86 points | by dakshgupta 9 hours ago

4 comments

  • agwa 18 minutes ago
    > GitHub's migration guide tells developers to treat the new IDs as opaque strings and treat them as references. However it was clear that there was some underlying structure to these IDs as we just saw with the bitmasking

    Great, so now GitHub can't change the structure of their IDs without breaking this person's code. The lesson is that if you're designing an API and want an ID to be opaque you have to literally encrypt it. I find it really demoralizing as an API designer that I have to treat my API's consumers as adversaries who will knowingly and intentionally ignore guidance in the documentation like this.

    • krisoft 5 minutes ago
      > Great, so now GitHub can't change the structure of their IDs without breaking this person's code.

      And that is all the fault of the person who treated a documented opaque value as if it has some specific structure.

      > The lesson is that if you're designing an API and want an ID to be opaque you have to literally encrypt it.

      The lesson is that you should stop caring about breaking people’s code who go against the documentation this way. When it breaks you shrug. Their code was always buggy and it just happened to be working for them until then. You are not their dad. You are not responsible for their misfortune.

      > I find it really demoralizing as an API designer that I have to treat my API's consumers as adversaries who will knowingly and intentionally ignore guidance in the documentation like this.

      You don’t have to.

    • maxbond 12 minutes ago
      You could also say, if I tell you something is an opaque identifier, and you introspect it, it's your problem if your code breaks. I told you not to do that.
    • haileys 10 minutes ago
      This is well understood - Hyrum's law.

      You don't need encryption, a global_id database column with a randomly generated ID will do.

      • maxbond 8 minutes ago
        You could but you would lose the performance benefits you were seeking by encoding information into the ID. But you could also use a randomized, proprietary base64 alphabet rather than properly encrypting the ID.
        • haileys 5 minutes ago
          Encoding a type name into an ID is never really something I've viewed as being about performance. Think of it more like an area code, it's an essential part of the identifier that tells you how to interpret the rest of it.
          • maxbond 1 minute ago
            You could definitely put a prefix and a UUID (or whatever), I failed to consider that.
    • nwallin 10 minutes ago
      Hyrum's law is a real sonuvabitch.
  • haileys 30 minutes ago
    > That repository ID (010:Repository2325298) had a clear structure: 010 is some type enum, followed by a colon, the word Repository, and then the database ID 2325298.

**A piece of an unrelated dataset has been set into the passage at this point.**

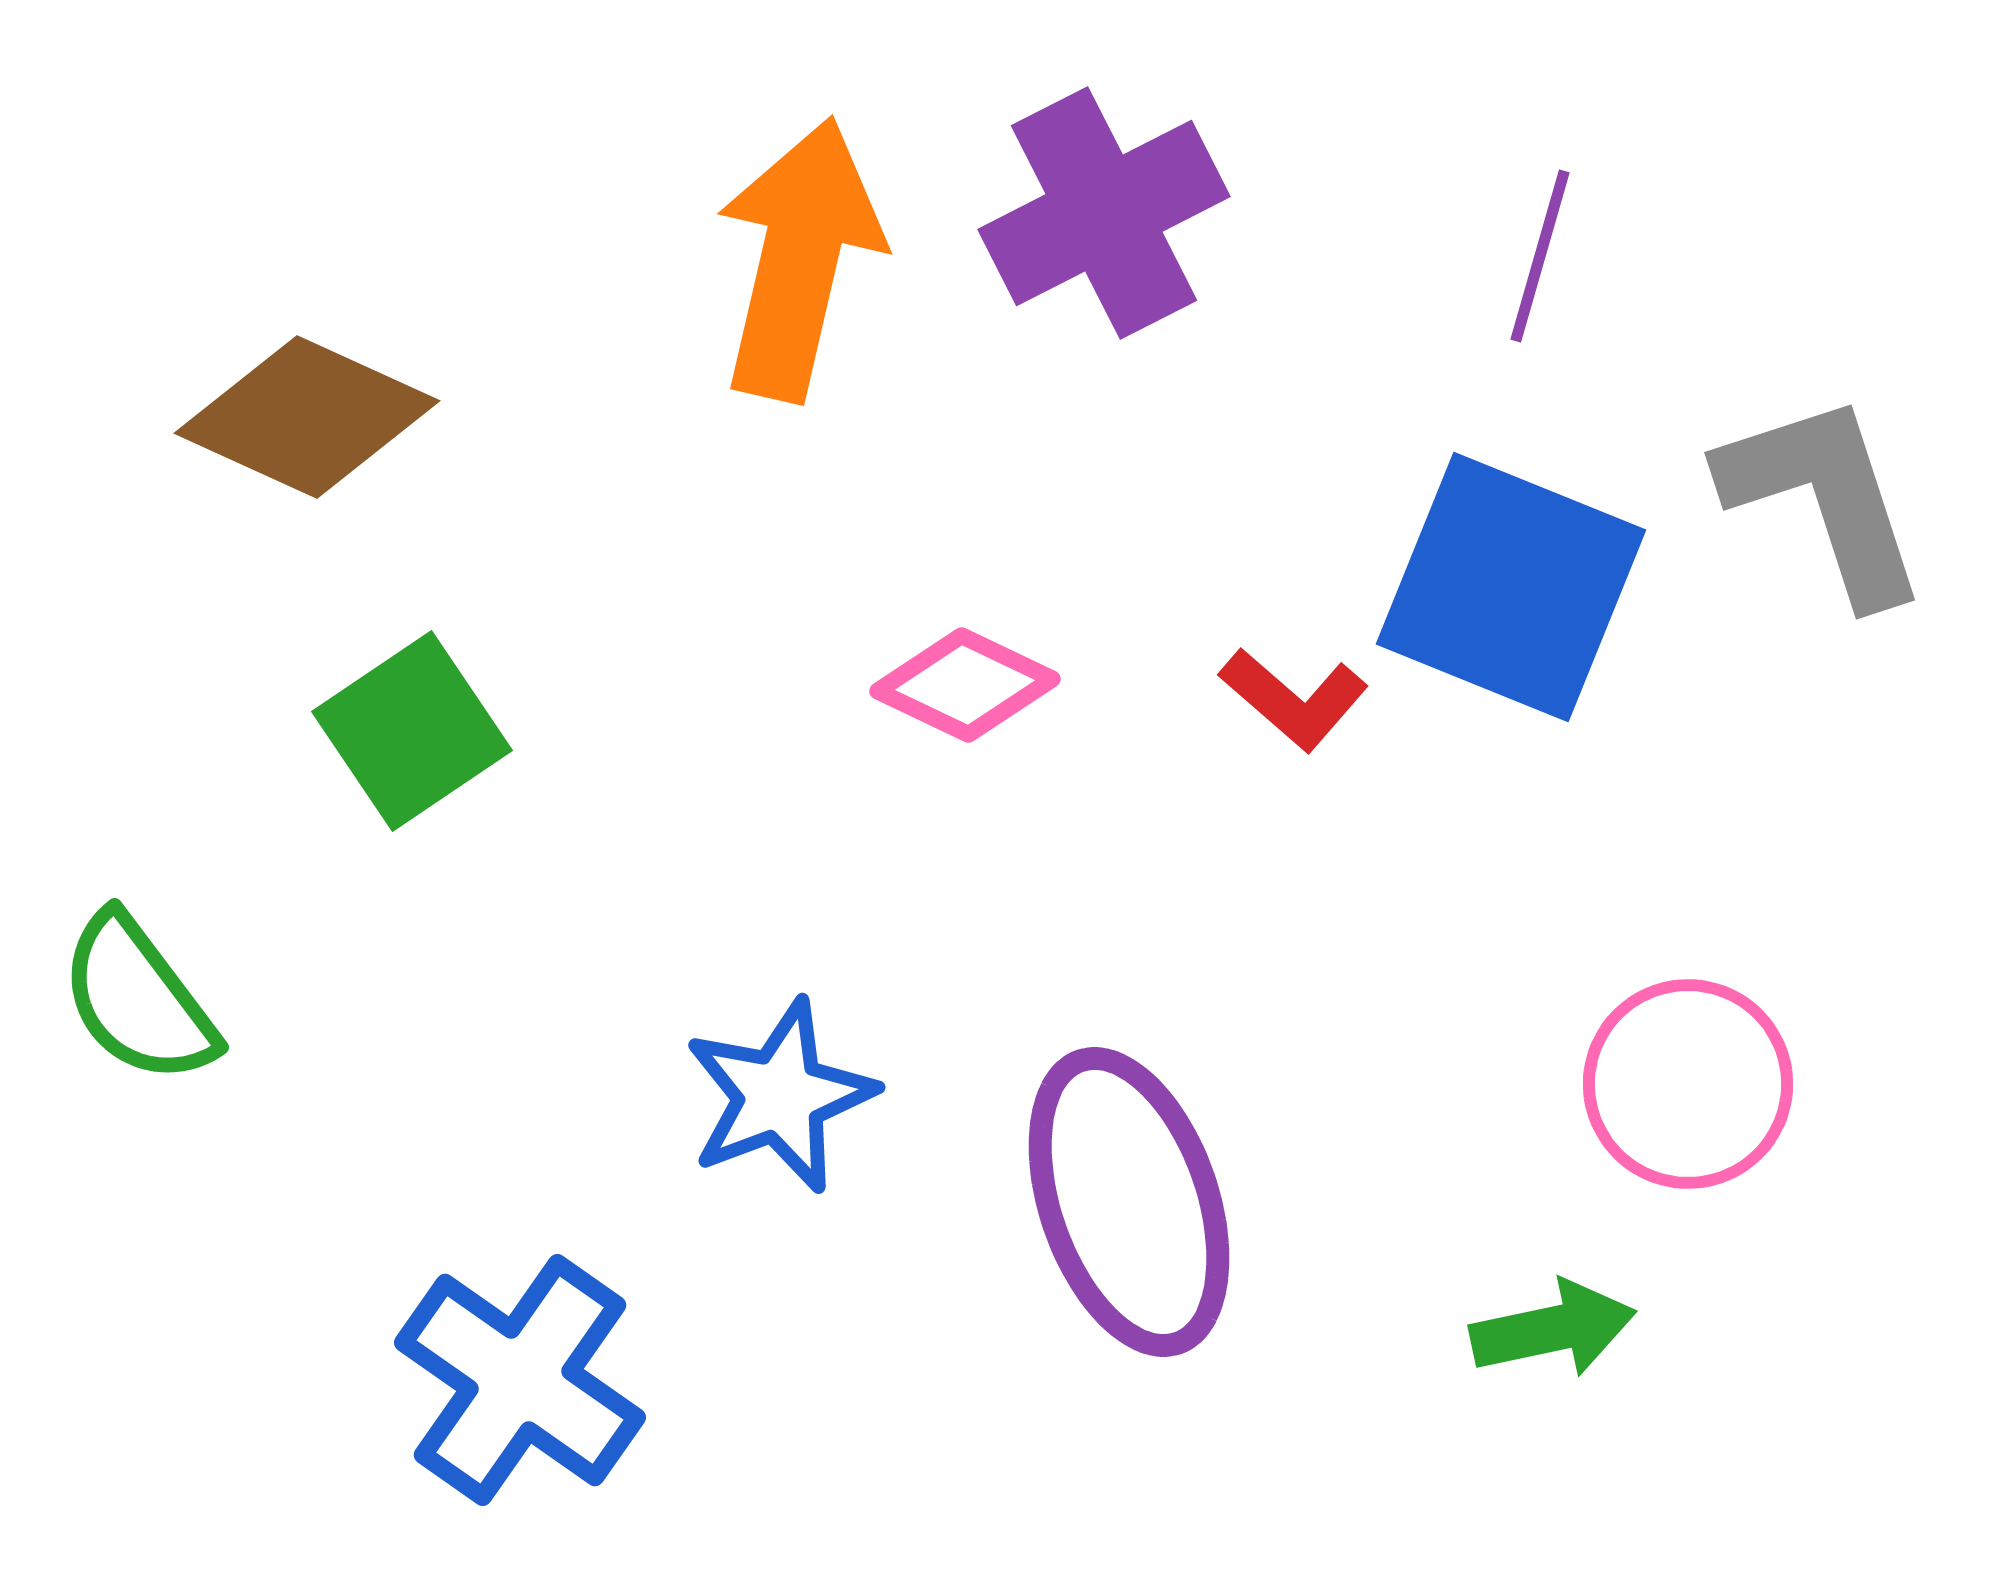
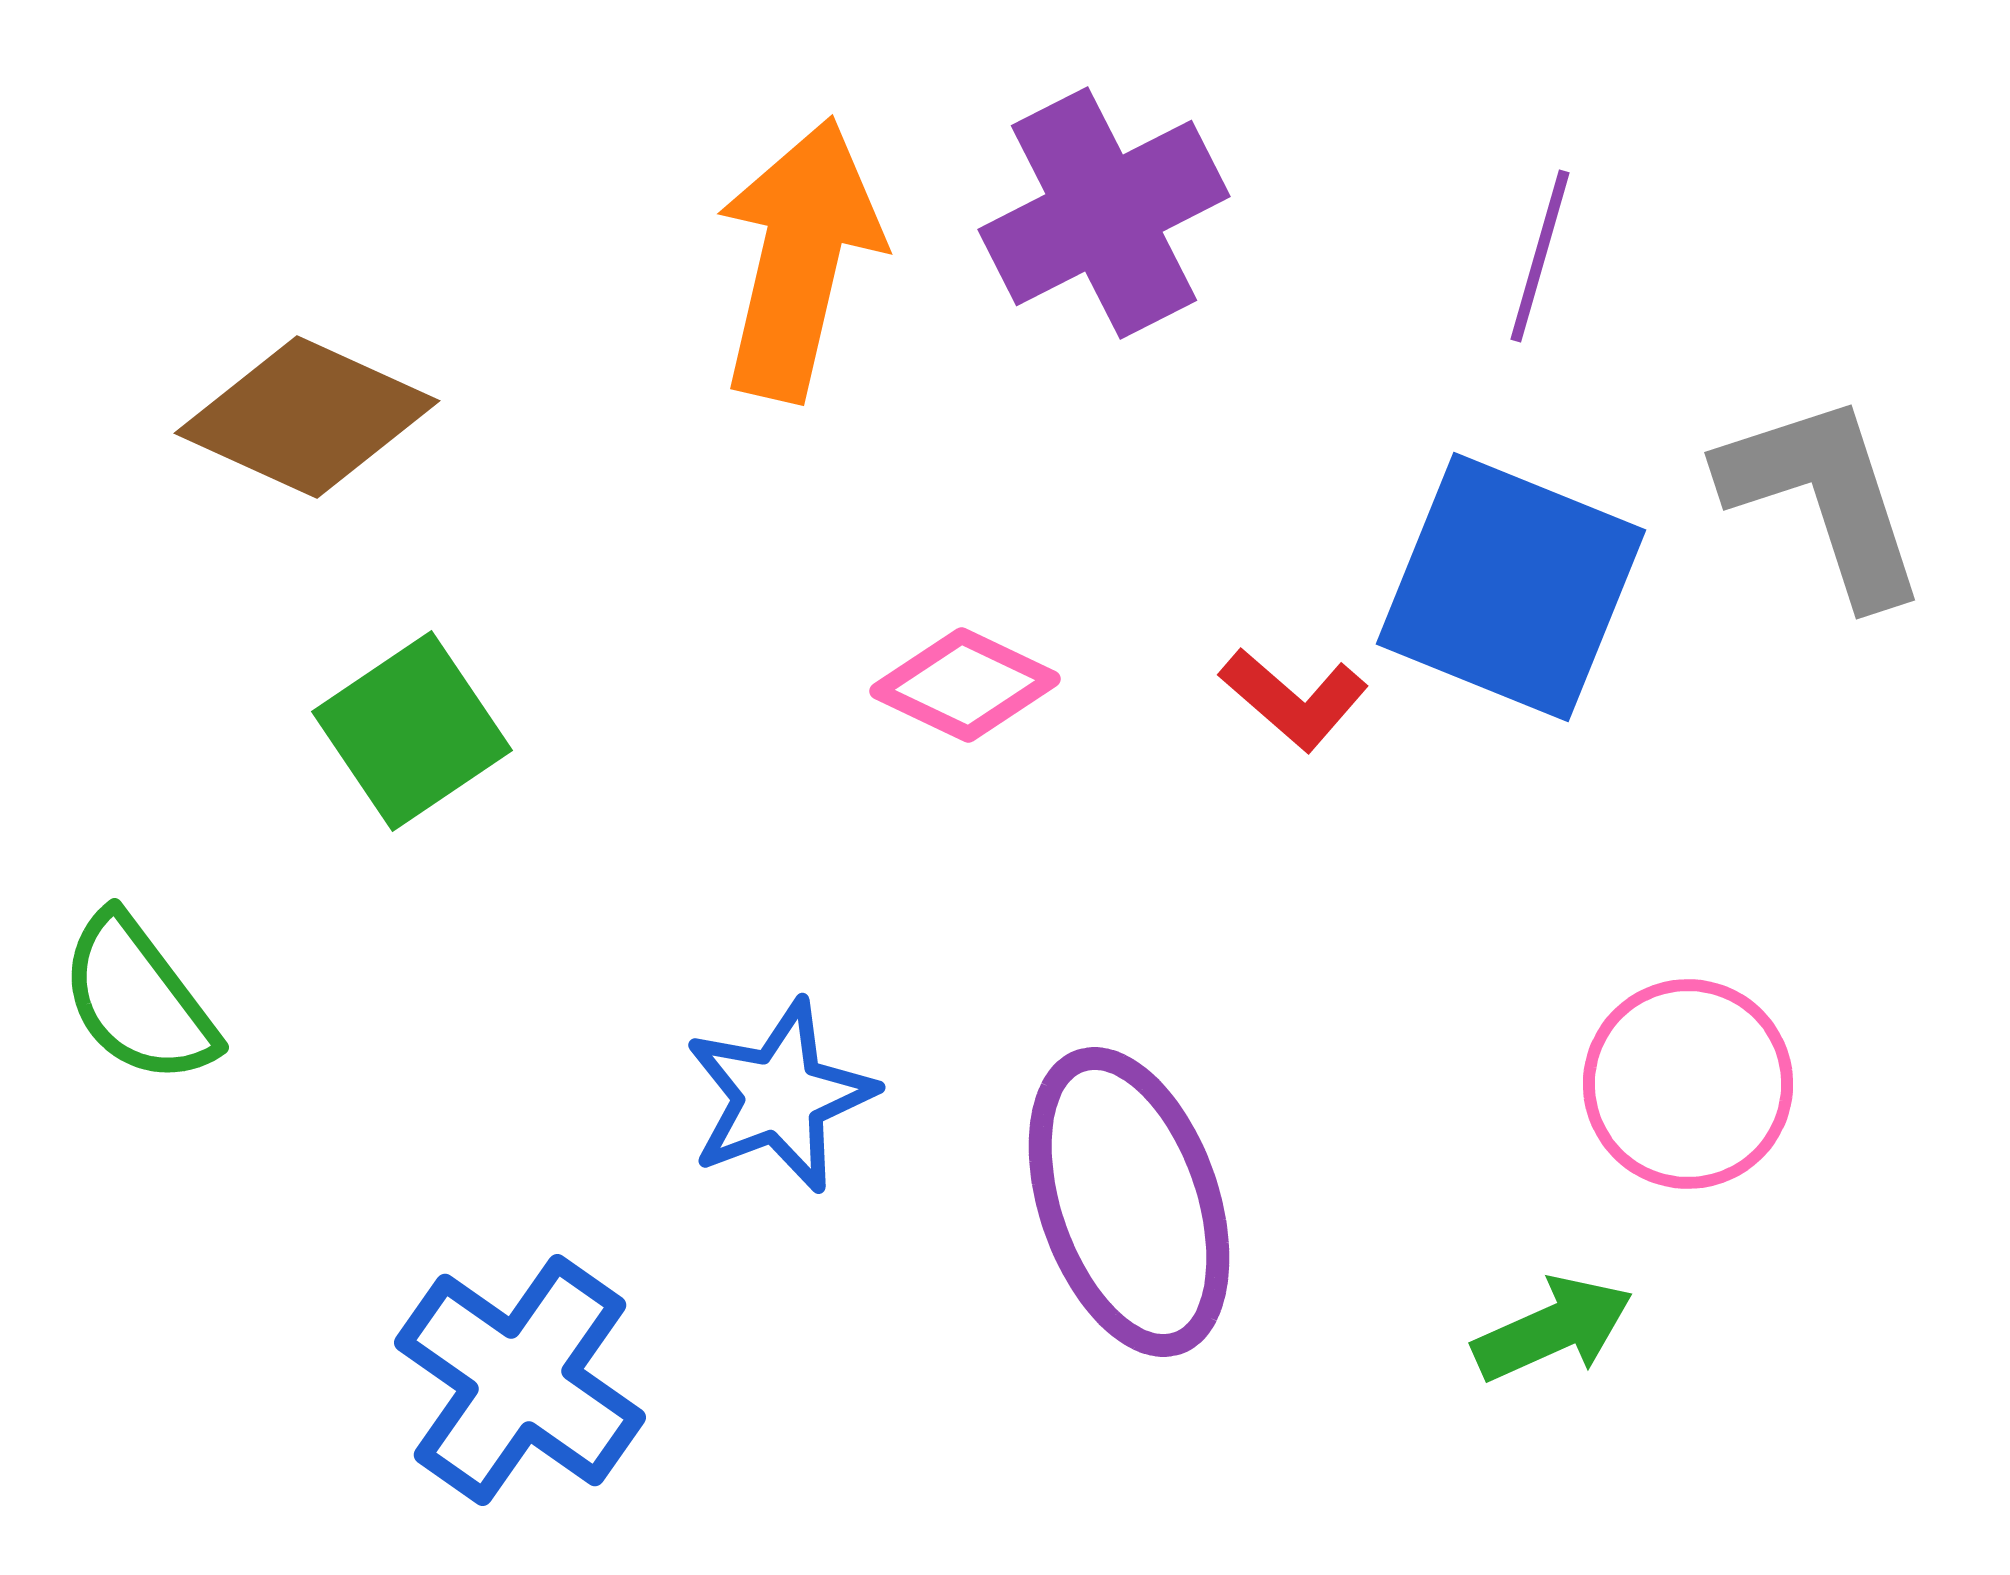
green arrow: rotated 12 degrees counterclockwise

    It's a classic length prefix. Repository has 10 chars, Tree has 4.

  • ezyang 16 minutes ago
    I just want to point out that Opus 4.5 actually knows this trick and will write the code to decode the IDs if it is working with GitHub's API lol
  • chatmasta 44 minutes ago
    > Somewhere in GitHub's codebase, there's an if-statement checking when a repository was created to decide which ID format to return.

    I doubt it. That's the beauty of GraphQL — each object can store its ID however it wants, and the GraphQL layer encodes it in base64. Then when someone sends a request with a base64-encoded ID, there _might_ be an if-statement (or maybe it just does a lookup on the ID). If anything, the if-statement happens _after_ decoding the ID, not before encoding it.

    There was never any if-statement that checked the time — before the migration, IDs were created only in the old format. After the migration, they were created in the new format.